About this exercise:
Print out the records below with nothing altered.

───── Data for processing

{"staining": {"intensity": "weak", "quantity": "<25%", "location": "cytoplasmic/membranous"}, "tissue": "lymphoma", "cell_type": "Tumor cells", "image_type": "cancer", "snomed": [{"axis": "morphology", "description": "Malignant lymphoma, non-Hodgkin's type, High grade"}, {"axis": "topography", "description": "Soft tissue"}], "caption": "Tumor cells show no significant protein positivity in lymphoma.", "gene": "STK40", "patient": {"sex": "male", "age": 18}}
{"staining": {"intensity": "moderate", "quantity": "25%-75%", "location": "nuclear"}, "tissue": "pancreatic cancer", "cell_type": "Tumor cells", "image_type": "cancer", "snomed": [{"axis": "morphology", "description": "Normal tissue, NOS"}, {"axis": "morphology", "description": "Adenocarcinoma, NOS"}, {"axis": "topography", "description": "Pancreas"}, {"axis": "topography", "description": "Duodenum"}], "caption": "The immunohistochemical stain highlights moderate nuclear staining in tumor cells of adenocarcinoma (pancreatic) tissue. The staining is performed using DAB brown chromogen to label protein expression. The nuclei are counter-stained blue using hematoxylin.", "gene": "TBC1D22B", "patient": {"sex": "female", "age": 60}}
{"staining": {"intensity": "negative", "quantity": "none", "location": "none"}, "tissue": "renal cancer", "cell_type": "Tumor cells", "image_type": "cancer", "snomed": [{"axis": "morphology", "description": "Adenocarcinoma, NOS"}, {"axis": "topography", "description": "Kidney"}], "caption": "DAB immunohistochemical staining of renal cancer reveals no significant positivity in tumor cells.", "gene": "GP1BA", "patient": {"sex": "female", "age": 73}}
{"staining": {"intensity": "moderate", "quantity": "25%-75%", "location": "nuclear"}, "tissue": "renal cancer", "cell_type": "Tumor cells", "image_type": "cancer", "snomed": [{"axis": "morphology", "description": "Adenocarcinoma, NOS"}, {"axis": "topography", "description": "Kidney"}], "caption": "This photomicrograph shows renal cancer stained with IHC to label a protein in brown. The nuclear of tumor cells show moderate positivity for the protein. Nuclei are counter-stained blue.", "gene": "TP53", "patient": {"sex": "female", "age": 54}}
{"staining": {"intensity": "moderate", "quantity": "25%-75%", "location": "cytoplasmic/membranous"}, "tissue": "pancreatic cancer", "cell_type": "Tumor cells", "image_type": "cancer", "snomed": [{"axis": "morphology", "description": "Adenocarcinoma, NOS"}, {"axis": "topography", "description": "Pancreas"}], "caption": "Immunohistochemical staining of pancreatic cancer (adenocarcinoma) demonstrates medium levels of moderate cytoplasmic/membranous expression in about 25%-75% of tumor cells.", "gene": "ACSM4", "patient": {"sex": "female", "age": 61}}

──────────

Result for this exercise:
{"staining": {"intensity": "weak", "quantity": "<25%", "location": "cytoplasmic/membranous"}, "tissue": "lymphoma", "cell_type": "Tumor cells", "image_type": "cancer", "snomed": [{"axis": "morphology", "description": "Malignant lymphoma, non-Hodgkin's type, High grade"}, {"axis": "topography", "description": "Soft tissue"}], "caption": "Tumor cells show no significant protein positivity in lymphoma.", "gene": "STK40", "patient": {"sex": "male", "age": 18}}
{"staining": {"intensity": "moderate", "quantity": "25%-75%", "location": "nuclear"}, "tissue": "pancreatic cancer", "cell_type": "Tumor cells", "image_type": "cancer", "snomed": [{"axis": "morphology", "description": "Normal tissue, NOS"}, {"axis": "morphology", "description": "Adenocarcinoma, NOS"}, {"axis": "topography", "description": "Pancreas"}, {"axis": "topography", "description": "Duodenum"}], "caption": "The immunohistochemical stain highlights moderate nuclear staining in tumor cells of adenocarcinoma (pancreatic) tissue. The staining is performed using DAB brown chromogen to label protein expression. The nuclei are counter-stained blue using hematoxylin.", "gene": "TBC1D22B", "patient": {"sex": "female", "age": 60}}
{"staining": {"intensity": "negative", "quantity": "none", "location": "none"}, "tissue": "renal cancer", "cell_type": "Tumor cells", "image_type": "cancer", "snomed": [{"axis": "morphology", "description": "Adenocarcinoma, NOS"}, {"axis": "topography", "description": "Kidney"}], "caption": "DAB immunohistochemical staining of renal cancer reveals no significant positivity in tumor cells.", "gene": "GP1BA", "patient": {"sex": "female", "age": 73}}
{"staining": {"intensity": "moderate", "quantity": "25%-75%", "location": "nuclear"}, "tissue": "renal cancer", "cell_type": "Tumor cells", "image_type": "cancer", "snomed": [{"axis": "morphology", "description": "Adenocarcinoma, NOS"}, {"axis": "topography", "description": "Kidney"}], "caption": "This photomicrograph shows renal cancer stained with IHC to label a protein in brown. The nuclear of tumor cells show moderate positivity for the protein. Nuclei are counter-stained blue.", "gene": "TP53", "patient": {"sex": "female", "age": 54}}
{"staining": {"intensity": "moderate", "quantity": "25%-75%", "location": "cytoplasmic/membranous"}, "tissue": "pancreatic cancer", "cell_type": "Tumor cells", "image_type": "cancer", "snomed": [{"axis": "morphology", "description": "Adenocarcinoma, NOS"}, {"axis": "topography", "description": "Pancreas"}], "caption": "Immunohistochemical staining of pancreatic cancer (adenocarcinoma) demonstrates medium levels of moderate cytoplasmic/membranous expression in about 25%-75% of tumor cells.", "gene": "ACSM4", "patient": {"sex": "female", "age": 61}}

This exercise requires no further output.